Job item:
Your copy should start at the line with "予期しない費用が発生する可能性があります。" and end at the line with "enviaron la información" in the data below. Transcribe only those lines, exactly, pictures excluded.

(Supplied material)

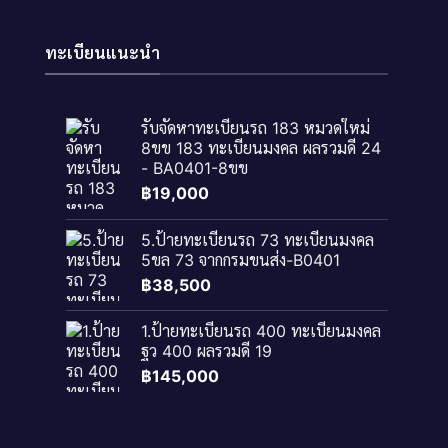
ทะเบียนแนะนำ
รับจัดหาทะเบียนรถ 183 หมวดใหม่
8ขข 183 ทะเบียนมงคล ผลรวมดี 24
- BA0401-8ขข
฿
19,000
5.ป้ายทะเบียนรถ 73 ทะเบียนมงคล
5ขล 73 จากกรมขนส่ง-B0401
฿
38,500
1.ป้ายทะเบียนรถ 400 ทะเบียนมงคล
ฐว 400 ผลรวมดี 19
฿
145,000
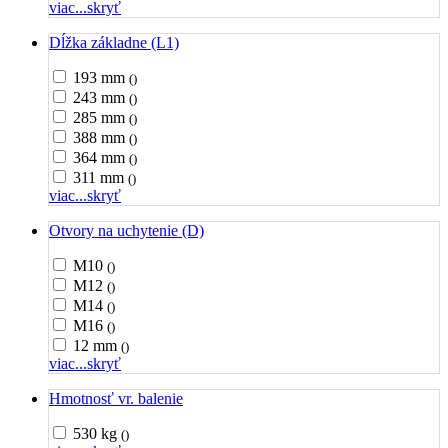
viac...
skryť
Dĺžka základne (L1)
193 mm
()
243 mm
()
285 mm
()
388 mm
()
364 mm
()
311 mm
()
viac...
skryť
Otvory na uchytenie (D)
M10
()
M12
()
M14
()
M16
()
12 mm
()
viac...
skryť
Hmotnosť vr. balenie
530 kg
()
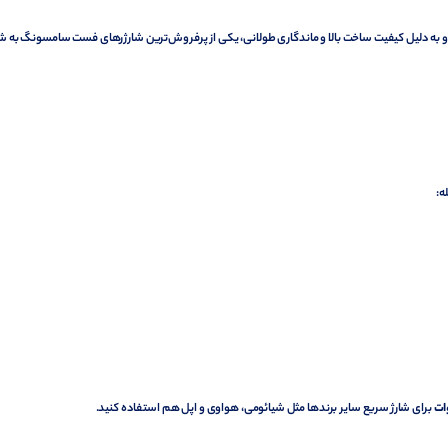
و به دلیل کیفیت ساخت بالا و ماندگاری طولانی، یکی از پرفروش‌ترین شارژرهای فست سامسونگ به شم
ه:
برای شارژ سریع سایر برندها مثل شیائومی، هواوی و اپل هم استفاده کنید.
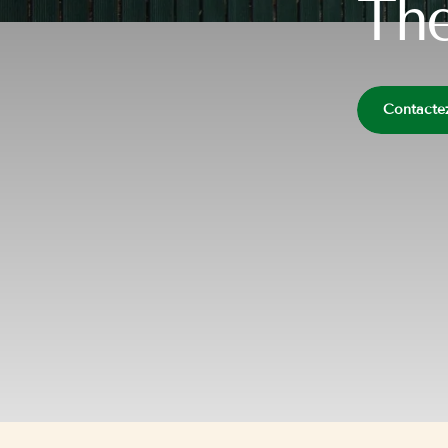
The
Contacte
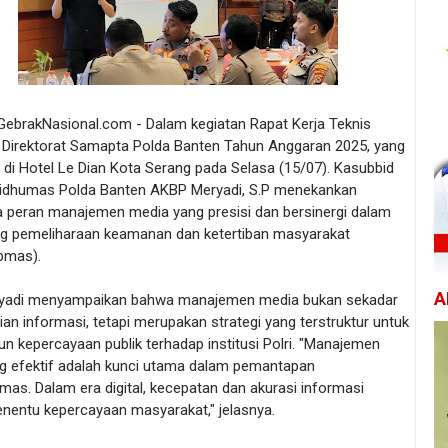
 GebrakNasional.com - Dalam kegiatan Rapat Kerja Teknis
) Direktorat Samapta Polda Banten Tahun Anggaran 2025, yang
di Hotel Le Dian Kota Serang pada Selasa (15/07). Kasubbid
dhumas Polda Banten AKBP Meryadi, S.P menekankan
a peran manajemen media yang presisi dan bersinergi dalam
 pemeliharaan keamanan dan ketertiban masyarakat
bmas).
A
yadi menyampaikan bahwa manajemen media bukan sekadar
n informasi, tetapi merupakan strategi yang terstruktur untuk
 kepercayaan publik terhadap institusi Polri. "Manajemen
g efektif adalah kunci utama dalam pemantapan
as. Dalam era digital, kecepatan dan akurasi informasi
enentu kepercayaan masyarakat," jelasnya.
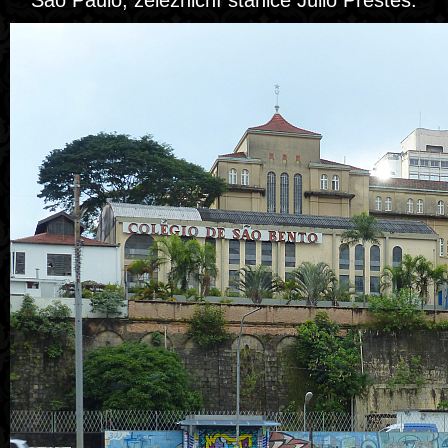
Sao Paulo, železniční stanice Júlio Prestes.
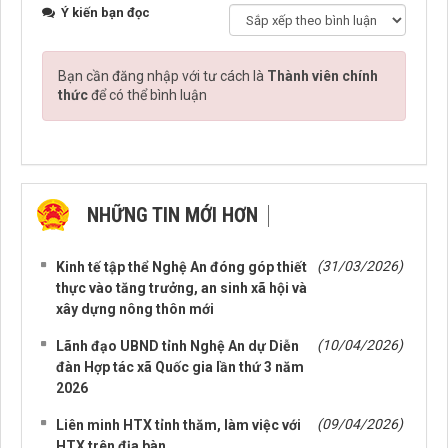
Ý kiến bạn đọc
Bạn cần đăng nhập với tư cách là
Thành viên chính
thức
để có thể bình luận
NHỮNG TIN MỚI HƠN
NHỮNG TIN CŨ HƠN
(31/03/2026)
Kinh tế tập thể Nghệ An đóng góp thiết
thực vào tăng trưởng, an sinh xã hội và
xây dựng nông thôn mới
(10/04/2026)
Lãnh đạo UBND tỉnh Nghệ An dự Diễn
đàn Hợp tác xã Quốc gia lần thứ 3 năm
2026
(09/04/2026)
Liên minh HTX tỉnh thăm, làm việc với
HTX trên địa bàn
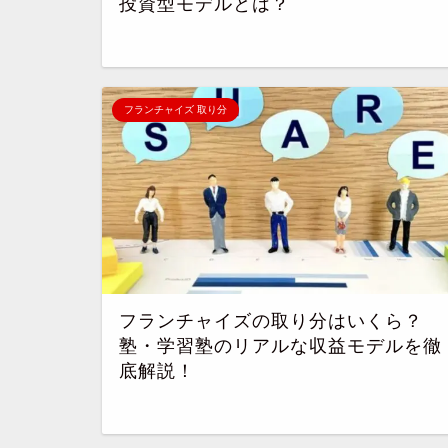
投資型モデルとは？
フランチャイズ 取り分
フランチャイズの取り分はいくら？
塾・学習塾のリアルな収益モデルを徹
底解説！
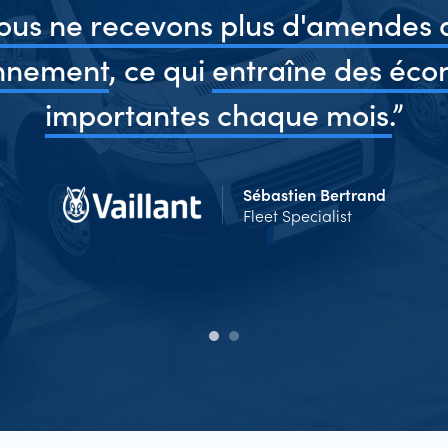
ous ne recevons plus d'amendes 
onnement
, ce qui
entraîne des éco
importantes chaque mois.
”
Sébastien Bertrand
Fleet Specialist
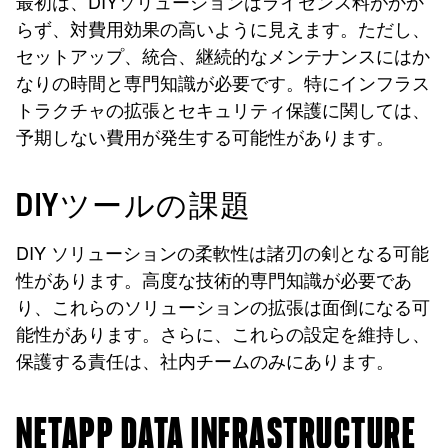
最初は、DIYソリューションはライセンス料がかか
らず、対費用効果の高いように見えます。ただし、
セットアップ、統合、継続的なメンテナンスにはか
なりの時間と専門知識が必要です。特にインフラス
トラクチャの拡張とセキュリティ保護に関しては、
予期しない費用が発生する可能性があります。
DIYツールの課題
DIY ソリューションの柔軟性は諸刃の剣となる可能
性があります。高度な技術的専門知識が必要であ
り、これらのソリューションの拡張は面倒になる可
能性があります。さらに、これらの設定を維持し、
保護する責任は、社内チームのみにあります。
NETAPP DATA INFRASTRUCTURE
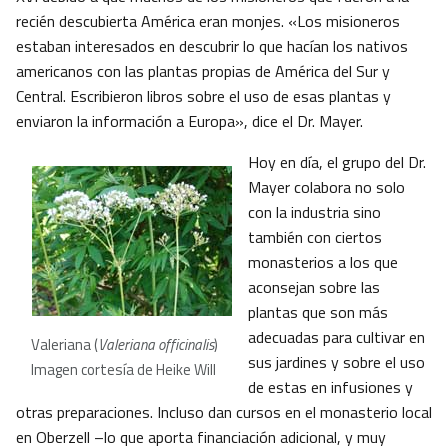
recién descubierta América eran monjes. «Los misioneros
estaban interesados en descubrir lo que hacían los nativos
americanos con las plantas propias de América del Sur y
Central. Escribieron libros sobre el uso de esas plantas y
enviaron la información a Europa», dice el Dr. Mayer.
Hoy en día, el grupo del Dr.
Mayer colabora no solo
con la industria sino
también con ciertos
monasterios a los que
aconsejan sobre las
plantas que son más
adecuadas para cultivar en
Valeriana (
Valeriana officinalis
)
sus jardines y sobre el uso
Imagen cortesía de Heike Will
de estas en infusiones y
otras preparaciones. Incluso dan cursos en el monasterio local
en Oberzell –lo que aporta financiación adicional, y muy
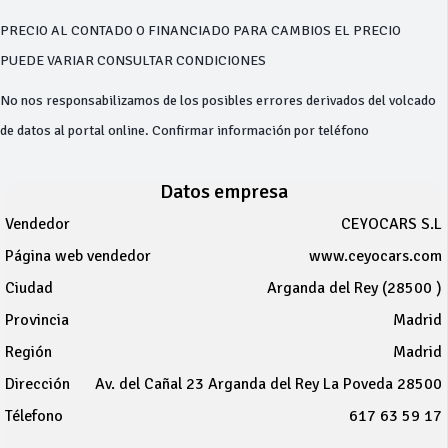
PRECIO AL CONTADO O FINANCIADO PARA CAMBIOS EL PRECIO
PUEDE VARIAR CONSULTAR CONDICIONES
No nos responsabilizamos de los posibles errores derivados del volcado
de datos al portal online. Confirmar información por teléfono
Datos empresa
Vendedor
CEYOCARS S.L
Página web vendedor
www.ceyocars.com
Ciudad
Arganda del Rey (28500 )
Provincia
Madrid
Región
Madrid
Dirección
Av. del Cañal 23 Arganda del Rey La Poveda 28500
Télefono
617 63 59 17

(End Supplied material)

Task answer:
予期しない費用が発生する可能性があります。
DIYツールの課題
DIY ソリューションの柔軟性は諸刃の剣となる可能
性があります。高度な技術的専門知識が必要であ
り、これらのソリューションの拡張は面倒になる可
能性があります。さらに、これらの設定を維持し、
保護する責任は、社内チームのみにあります。
NETAPP DATA INFRASTRUCTURE
recién descubierta América eran monjes. «Los misioneros
estaban interesados en descubrir lo que hacían los nativos
americanos con las plantas propias de América del Sur y
Central. Escribieron libros sobre el uso de esas plantas y
enviaron la información a Europa», dice el Dr. Mayer.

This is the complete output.